The question 'who's entitled to rights?' has come before the Supreme Court on more than one occasion. Justice John Marshall, in deciding whether American Indians had any rights, explained that "they are not citizens in the ordinary sense of that term, since they are destitute of the most essential rights which belong to that character. They are of that class who are said by jurists not to be citizens, but perpetual inhabitants with diminutive rights. The statutes of Virginia, and of all the other colonies, and of the United States, treat them as an inferior race of people, without the privileges of citizens, and under the perpetual protection and pupilage of the government." (Johnson v.

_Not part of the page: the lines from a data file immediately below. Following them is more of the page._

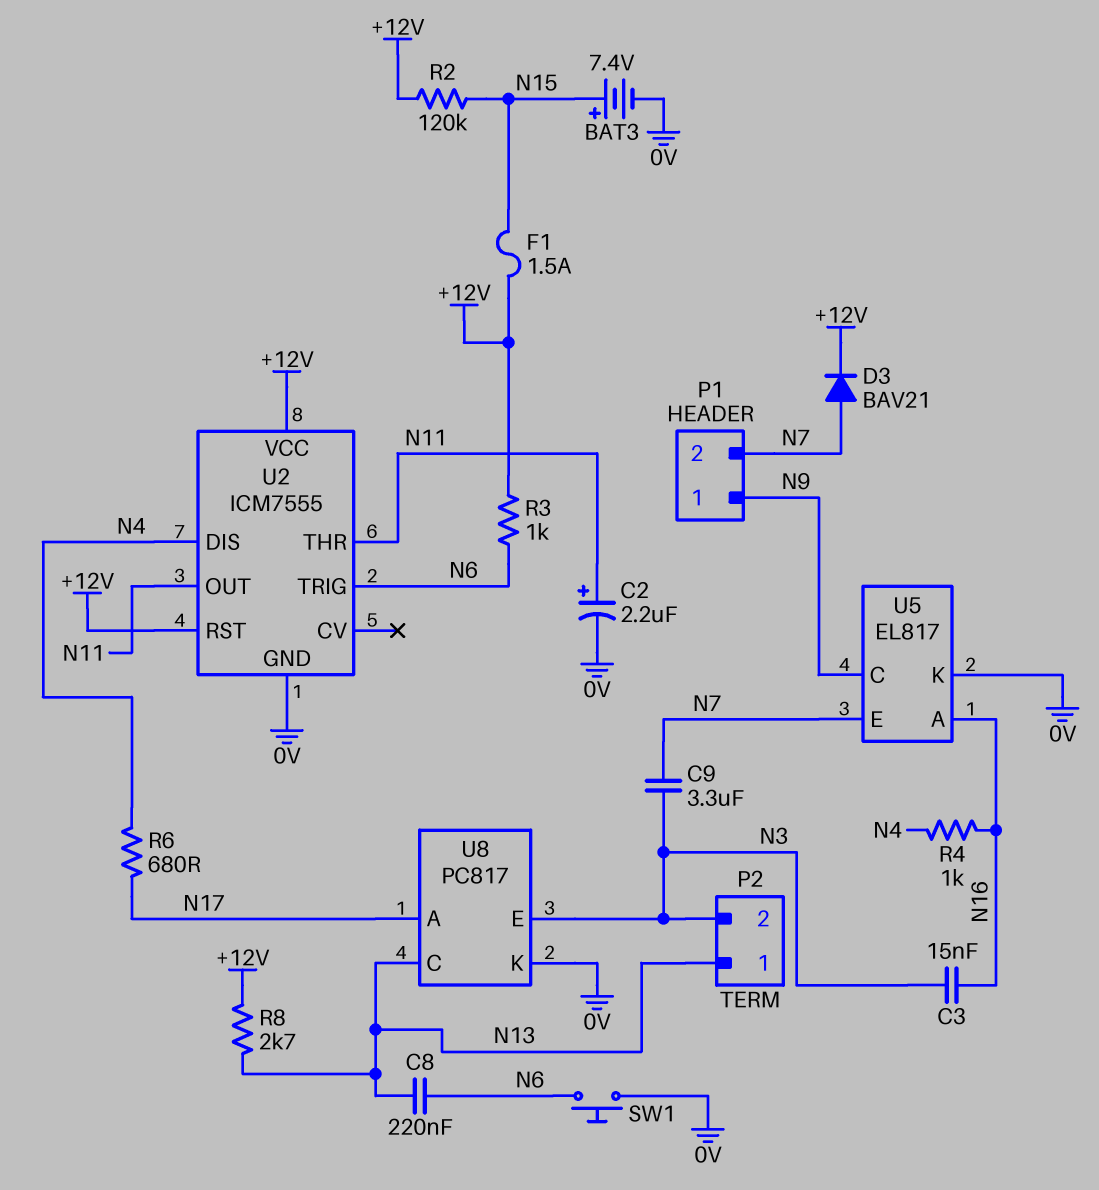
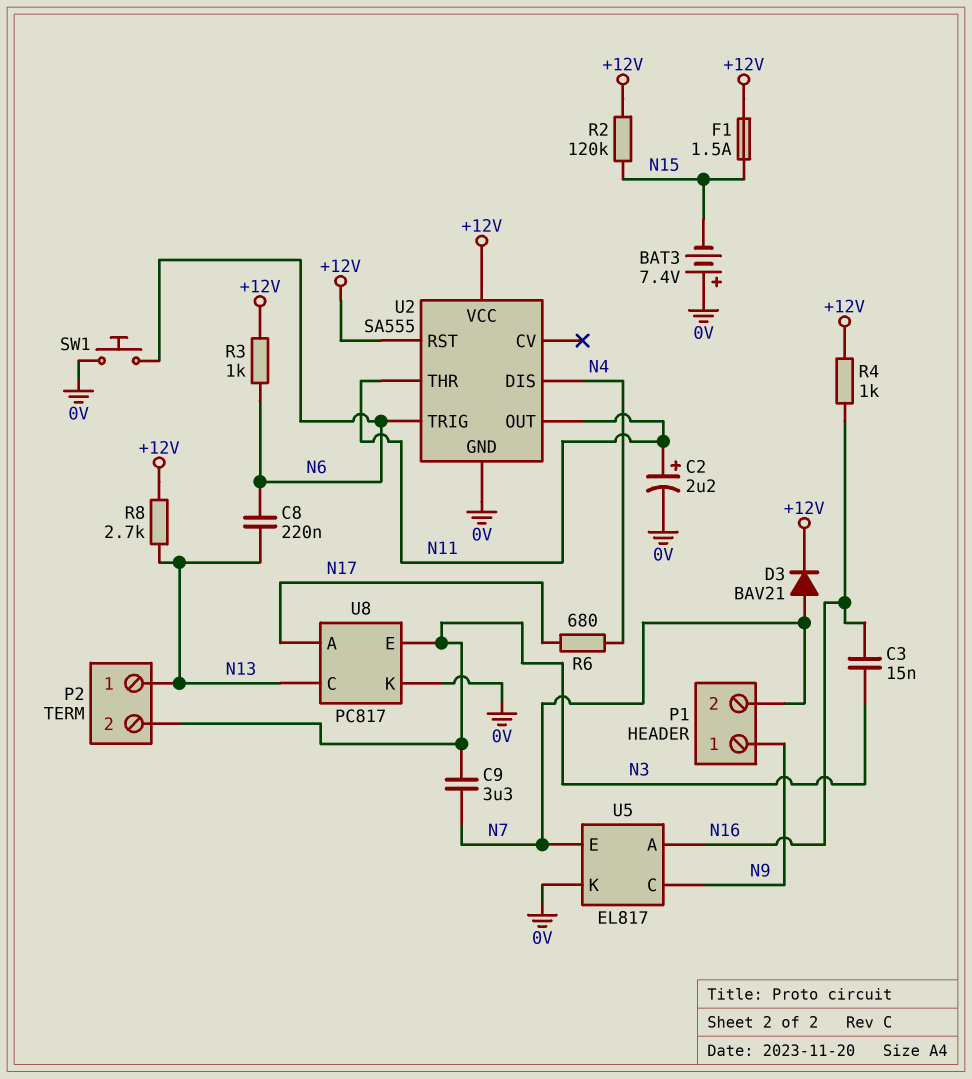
BAT3: 7.4V (plus N15, minus 0V) -> 7.4V (plus 0V, minus N15)
R4: 1k (N4, N16) -> 1k (+12V, N16)
U2: ICM7555 -> SA555

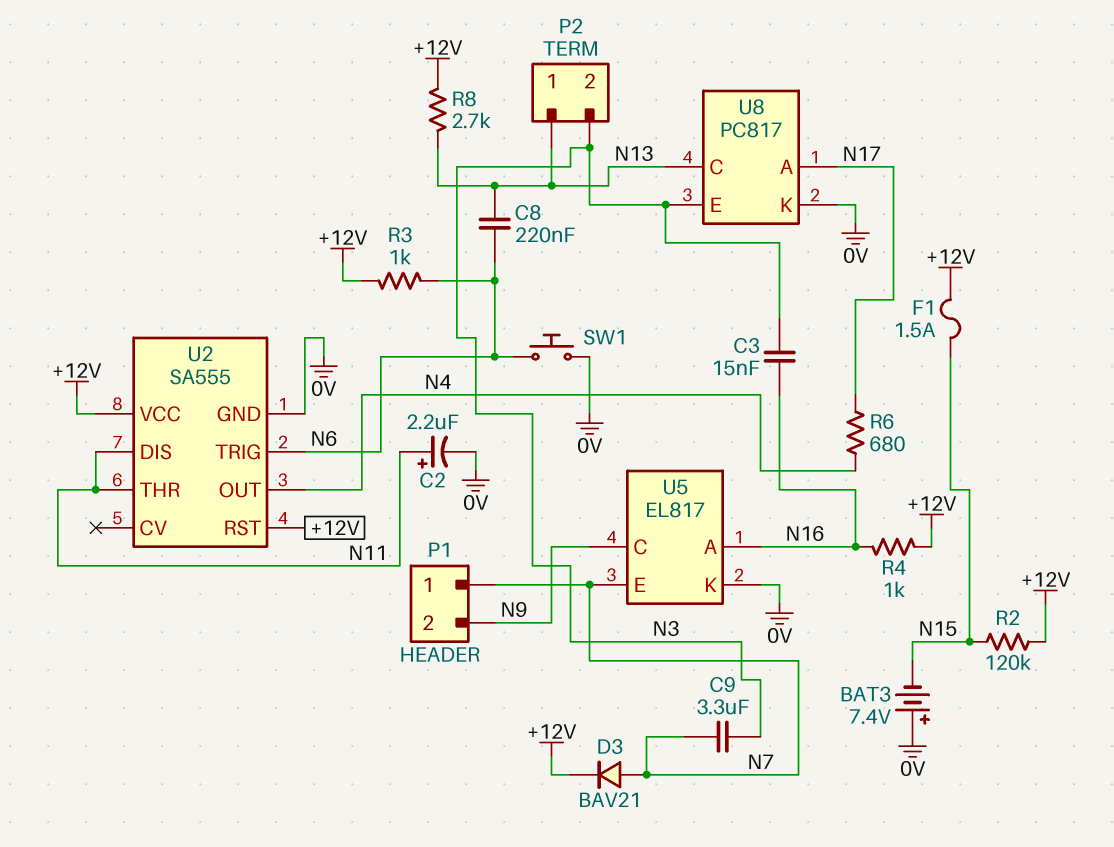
P1 pin 1: N9 -> N7
P1 pin 2: N7 -> N9
U2 pin DIS: N4 -> N11
U2 pin OUT: N11 -> N4

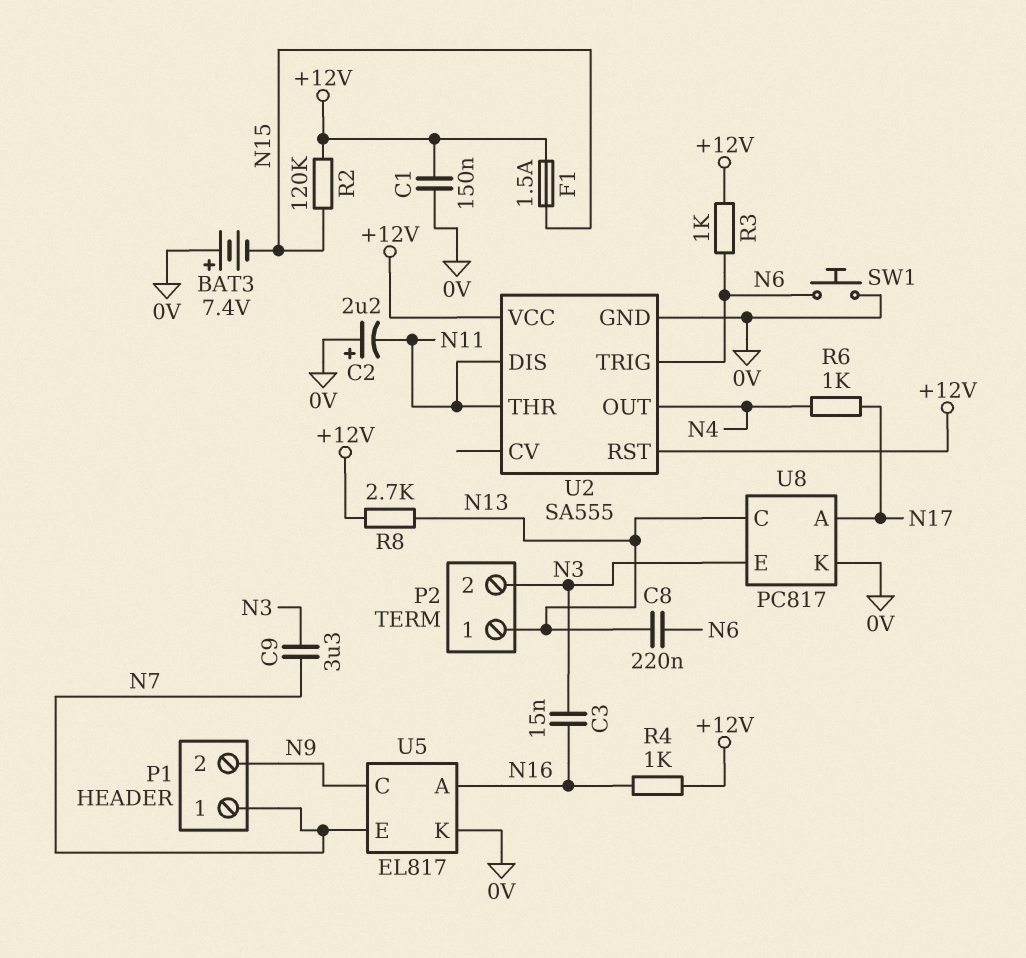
C1: none -> 150nF (+12V, 0V)
C2: 2.2uF (plus N11, minus 0V) -> 2.2uF (plus 0V, minus N11)
D3: diode BAV21 (A N7, K +12V) -> none
R6: 680 (N4, N17) -> 1k (N4, N17)

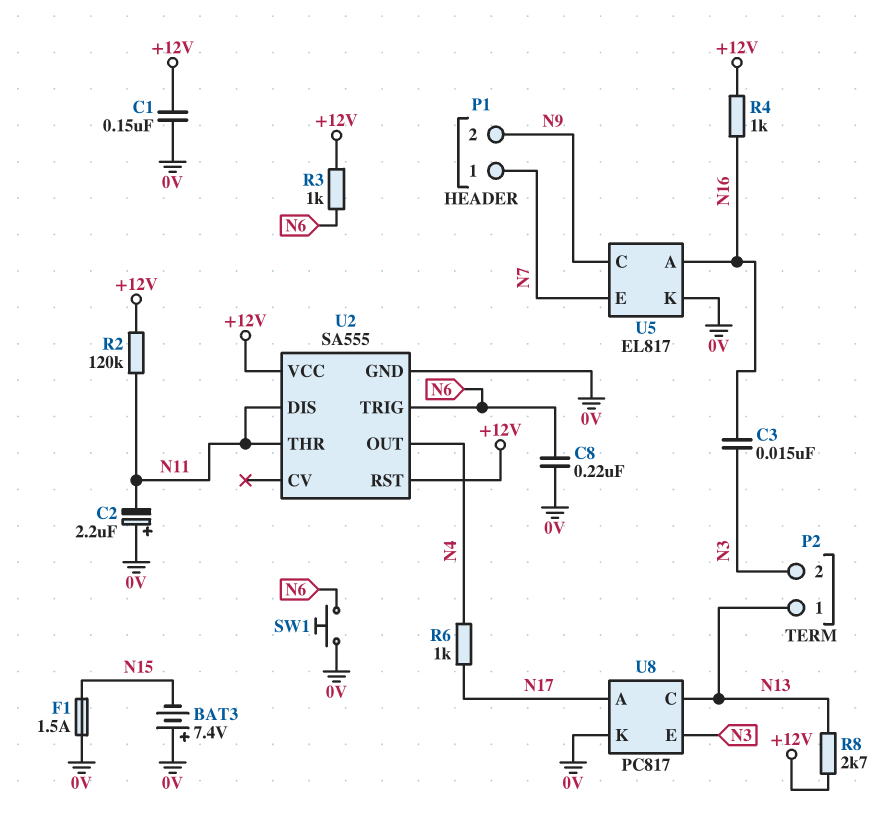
C8: 220nF (N6, N13) -> 220nF (0V, N6)
C9: 3.3uF (N3, N7) -> none
F1: 1.5A (+12V, N15) -> 1.5A (0V, N15)
R2: 120k (+12V, N15) -> 120k (+12V, N11)

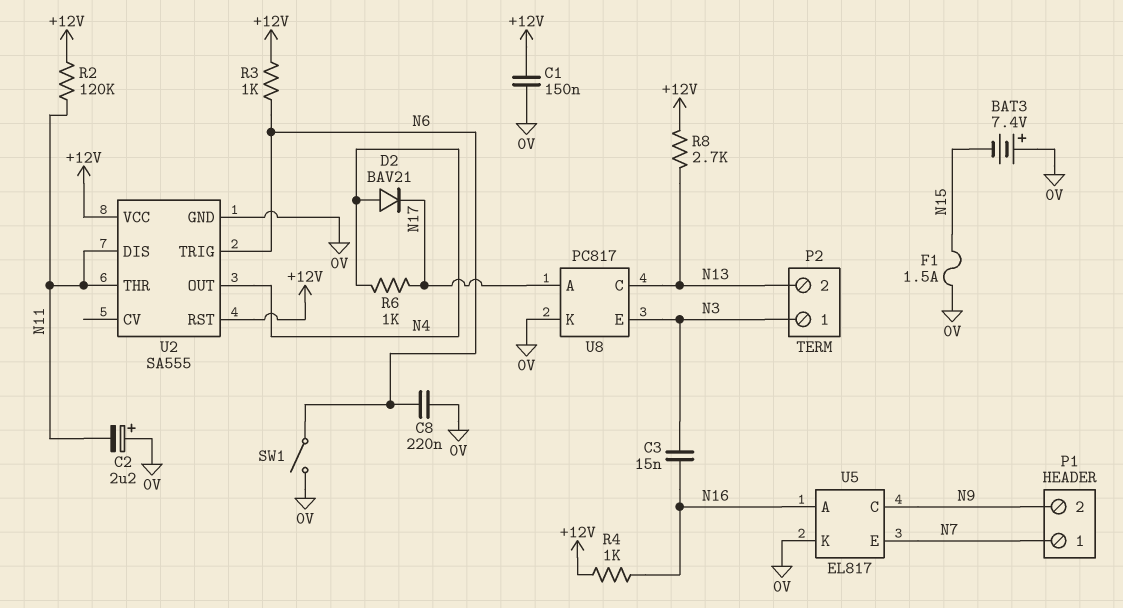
D2: none -> diode BAV21 (A N4, K N17)
P2 pin 1: N13 -> N3
P2 pin 2: N3 -> N13
SW1: button (0V, N6) -> switch (0V, N6)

M'Intosh)

Later, in Dred Scott v. Sanford, Justice Roger Taney, discussing whether free black Americans had any rights under the Constitution, explained that "they are not included, and were not intended to be included, under the word 'citizens' in the Constitution, and can therefore claim none of the rights and privileges which that instrument provides for and secures to citizens of the United States. On the contrary, they were at that time considered as a subordinate and inferior class of beings, who had been subjugated by the dominant race, and, whether emancipated or not, yet remained subject to their authority, and had no rights or privileges but such as those who held the power and the Government might choose to grant them."

Less than sixty years ago, Walter Buch, the Supreme Judge of the Nazi Party of Germany, declared that "[t]he National Socialist has recognized [that] the Jew is not a human being." He was echoing the sentiment of Adolf Hitler, who had earlier declared: "The Jews are undoubtedly a race, but not human." In so doing, Hitler was laying the groundwork for the "final solution," first social and legal--and then physical--death for millions of European Jews. Killing human beings is wrong; killing non-humans and non-persons is not. Were John Marshall and Roger Taney wrong to decide that Indians and free black men like Dred Scott had no rights?

Were Hitler and Judge Buch right about the Jews? Was Harry Blackmun correct to decide that Baby Roe could have no rights? Luckily for her, Baby Roe was born before Justice Blackmun got his decision finished. But what about the 40 million unborn children that haven't been so lucky? I don't know whether Baby Roe deserved to live, but I do know that Harry Blackmun doesn't know either. The difference is that he's willing to play God with his opinions, and I'm not.

There's no consensus among the states, in the general populace or in the academy, as to who's entitled to legal protection and who's not. There are only two ways to settle a dispute like this - break out the guns or head to the polling booths. Fight it out tooth and nail, and let the chips fall where they may. When the court, in its infinite wisdom, takes it upon itself to solve the world's problems from atop the ivory tower, it short-circuits the vigorous public debate vital to peaceful resolution of a society's tough questions. Who is Harry Blackmun to decide the issue for us? He's not a God, and he's not a seer. He's only a lawyer, and only a man, and--in my humble opinion--not a particularly stellar example of either.